In an application I'm working on, I use gpt-oss-20B. In a prompt I dump in the OWASP Top 10 web vulnerabilities, and a note that it should only comment on "definitive vulnerabilities". Has been pretty effective in finding vulnerabilities in the code I write (and it's one of the poorest-rated models if you look at some comments).

Where I still need to extend this, is to introduce function calling in the flow, when "it has doubts" during reasoning, would be the right time to call out a tool that would expand the context its working with (pull in other files, etc).

  • > (and it's one of the poorest-rated models if you look at some comments).

    Yeah, don't listen to "wisdom of the crowd" when it comes to LLM models, there seems to be a ton of fud going on, especially on subreddits.

    GPT-OSS was piled on for being dumb in the first week of release, yet none of the software properly supported it at launch. As soon as it was working properly in llama.cpp, it was clear how strong the model was, but at that point the popular sentiments seems to have spread and solidified.

> When I ask Claude to find bugs in my 20kloc C library it more or less just splits the file(s) into smaller chunks and greps for specific code patterns and in the end just gives me a list of my own FIXME comments (lol), which tbh is quite underwhelming - a simple bash script could do that too.

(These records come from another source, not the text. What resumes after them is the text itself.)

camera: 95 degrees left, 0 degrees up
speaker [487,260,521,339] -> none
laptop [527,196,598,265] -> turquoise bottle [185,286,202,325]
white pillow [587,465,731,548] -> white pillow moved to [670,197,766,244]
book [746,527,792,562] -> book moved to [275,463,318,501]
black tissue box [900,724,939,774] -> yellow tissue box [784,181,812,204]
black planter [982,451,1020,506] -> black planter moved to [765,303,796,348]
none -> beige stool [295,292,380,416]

I explicitly asked it to read all the code (within Cline) and it did so, gave me a dozen action items by the end of it, on a Django project. Most were a bit nitpicky, but two or three issues were more serious. I found it pretty useful!

My thoughts exactly. So many actually useful tools could be built on top of LLMs, but most of the resources go into the no code space.

I get it though, non programmers or weak programmers don't scrutinise the results and are more likely to be happy to pay. Still, bit of a shame.

Maybe these tools exist, but at least to me, they don't surface among all the noise.

Because most LLMs are just a REST call, it’s a trivial matter to wire them up in a loop over all source files. The fiddly part is finding a good library for enumerating files while adhering to .gitignore and/or “project” file include/exclude rules!

Even very simple prompts can yield very useful outputs.

“Report each bug you spot in this code with a markdown formatted report.” worked better than I expected.

It costs just a couple of dollars to scan through an entire codebase with something like Gemini Flash.

I use Zed's "Ask" mode for this all the time. It's a read only mode where the LLM focuses on figuring out the codebase instead of modifying it. You can toggle it freely mid conversation.

Indeed, in many machine learning models, classification is always easier than generation. Maybe that's consistent with chatgpts intelligence level

Suggestion: run a regex to remove those FIXME comments first, then try the experiment again.

I often use Claude/GPT-5/etc to analyze existing repositories while deliberately omitting the tests and documentation folders because I don't want them to influence the answers I'm getting about the code - because if I'm asking a question it's likely the documentation has failed to answer it already!

i've had great success with both chatGPT and claude with the prompt "tell me how this sucks" or "why is this shit". being a bit more crass seems to bump it out of the sycophantic mode, and being more open-ended in the type of problems you want it to find seems to yield better results.

but i've been limiting it to a lot less than 20k LoC, i'm sticking with stuff i can just paste into the chat window.

Really surprised that nobody in this thread mentions using Gemini 2.5 Pro. Its 1m context really shines for code review.

GPT 5 has been disappointing with thinking and without.